BRIEF DESCRIPTION OF THE DRAWING
We have now given a description of the theory which underlies the
techniques of the invention and it is not appropriate to indicate how this
is carried into effect using automatic computing equipment, which is
illustrated in the accompanying diagrammatic drawing.
DETAILED DESCRIPTION OF EXEMPLARY EMBODIMENTS
The computing equipment operates on strings of signals, eg. electrical
pulses. The smallest unit of computation is a string of signals
corresponding to a single grapheme of the original text. For convenience
such a string of signals will be designated as a "byte" no matter how many
bits it contains in the "byte". Originally the term "byte" indicated a
sequence of 8 bits. Since 8 bits provides count of 255 this is sufficient
to accommodate most alphabets. However, the "byte" does not necessarily
contain 8 bits.
The processing described below is carried out block-by-block wherein each
block is a string of one or more bytes. Each block corresponds to an
individual word (or potential word, since it is possible that the data
will contain blocks which are not translatable so that the conversion must
fail). The purpose of the method is to convert an input block whose bytes
represent graphemes into an output block whose bytes represent phonemes.
The method words by dividing the input block into sub-strings, converting
each sub-string in a look-up table and then concatenating to produce the
output block.
The operational mode of the computing equipment has two operation
procedures. Thus it has a first procedure which includes two phases and
the first procedure is utilised for identifying bytes strings
corresponding to rimes. The second procedure has only one phase and it is
used for identifying byte strings corresponding to onsets.
As indicated in the drawing, the computing equipment comprises an input
buffer 10 which holds blocks from previous processing until they are ready
to be processed. The input buffer 10 is connected to a data store 11 and
it provides individual blocks to the data store 11 on demand.
An important part of the computing equipment is storage means 12. This
contains programming instructions (e.g., for retrograde analysis control
20) and also the databases and lists which are needed to carry out the
processing. As will be described in greater detail below, storage means 12
is divided into various functional areas.

Objective A → According to the patent description, what is the smallest unit of computation?
Objective B → Transcribe the patent description from "DETAILED DESCRIPTION OF" up to and including "contain 8 bits.".
The listing that comes next plays no part in any of this.

Available data →
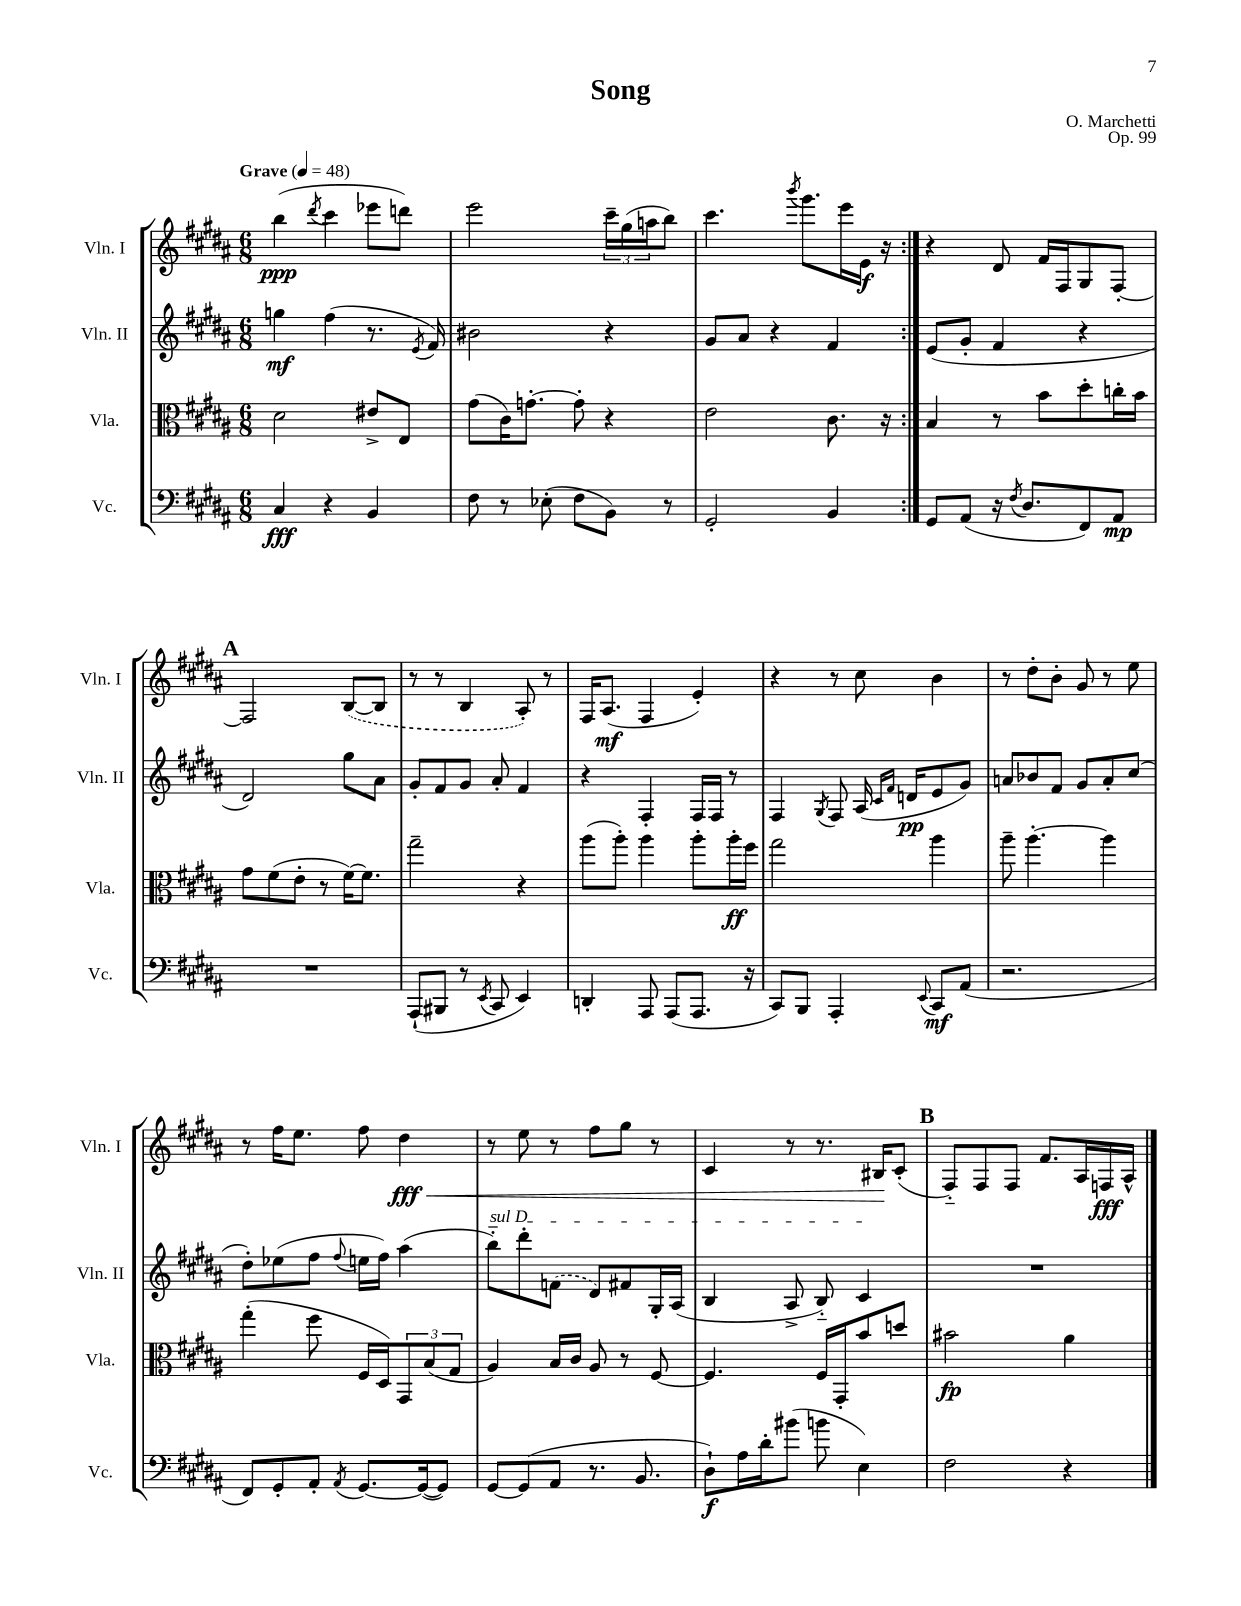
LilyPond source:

Reply A → A string of signals corresponding to a single grapheme of the original text.

Reply B →
DETAILED DESCRIPTION OF EXEMPLARY EMBODIMENTS
The computing equipment operates on strings of signals, eg. electrical
pulses. The smallest unit of computation is a string of signals
corresponding to a single grapheme of the original text. For convenience
such a string of signals will be designated as a "byte" no matter how many
bits it contains in the "byte". Originally the term "byte" indicated a
sequence of 8 bits. Since 8 bits provides count of 255 this is sufficient
to accommodate most alphabets. However, the "byte" does not necessarily
contain 8 bits.